## Etkinlikler
**1)** Kaynak metne göre 21. yüzyılın dijital devrimlerinden belki de en dikkat çekeni nedir?
**2)** Kaynak metinde "Teknoloji hayatımıza yaklaştıkça, zihinler" ifadesinden "noktalardan bir tanesidir." ifadesine kadar olan kısmı hiç değiştirmeden döndür.

## Kaynak Metin

════════

Teknoloji hayatımıza yaklaştıkça, zihinler düşünmekten uzaklaşıyor, dil tembelleşiyor, yazan eller hikmeti ve maneviyatı yavaş yavaş yitiriyor... 21. yüzyılın dijital devrimlerinden belki de en dikkat çekeni, yapay zekâ teknolojisinin hayatımıza hızla nüfuz etmesi diyebiliriz. Bu anlamda yapay zekâ teknolojisinin bilgi üretiminden sağlık hizmetlerine, eğitimden ticarete, iş planlamasından kişisel planlamalara kadar birçok sahada büyük kolaylıklar sağladığı bir gerçektir. Fakat hangi gelişmenin içerisinde olursak olalım, bir Müslüman olarak gelişmelere baktığımızda her nimetin bir sorumluluğu ve imtihanı da beraberinde getirdiğinin bilincinde olmalıyız. Yapay zekâ gerçekten bir nimet olabilir ancak bu nimetin bizi nasıl bir ahlaki sınavla karşı karşıya bıraktığı da göz ardı edilmemesi gereken ve dikkat edilmesi gereken noktalardan bir tanesidir.

════════

## Verilen Veriler
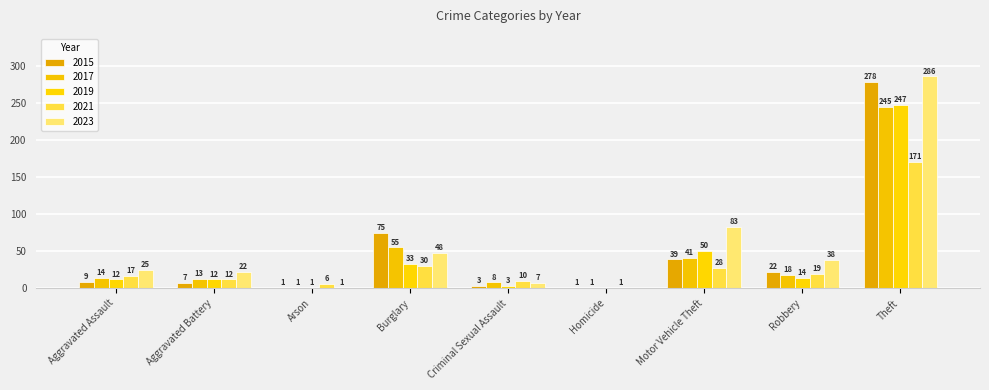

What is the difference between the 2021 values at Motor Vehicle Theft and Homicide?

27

════════

## Görev Yanıtları
**1)** Yapay zekâ teknolojisinin hayatımıza hızla nüfuz etmesi.

**2)**
Teknoloji hayatımıza yaklaştıkça, zihinler düşünmekten uzaklaşıyor, dil tembelleşiyor, yazan eller hikmeti ve maneviyatı yavaş yavaş yitiriyor... 21. yüzyılın dijital devrimlerinden belki de en dikkat çekeni, yapay zekâ teknolojisinin hayatımıza hızla nüfuz etmesi diyebiliriz. Bu anlamda yapay zekâ teknolojisinin bilgi üretiminden sağlık hizmetlerine, eğitimden ticarete, iş planlamasından kişisel planlamalara kadar birçok sahada büyük kolaylıklar sağladığı bir gerçektir. Fakat hangi gelişmenin içerisinde olursak olalım, bir Müslüman olarak gelişmelere baktığımızda her nimetin bir sorumluluğu ve imtihanı da beraberinde getirdiğinin bilincinde olmalıyız. Yapay zekâ gerçekten bir nimet olabilir ancak bu nimetin bizi nasıl bir ahlaki sınavla karşı karşıya bıraktığı da göz ardı edilmemesi gereken ve dikkat edilmesi gereken noktalardan bir tanesidir.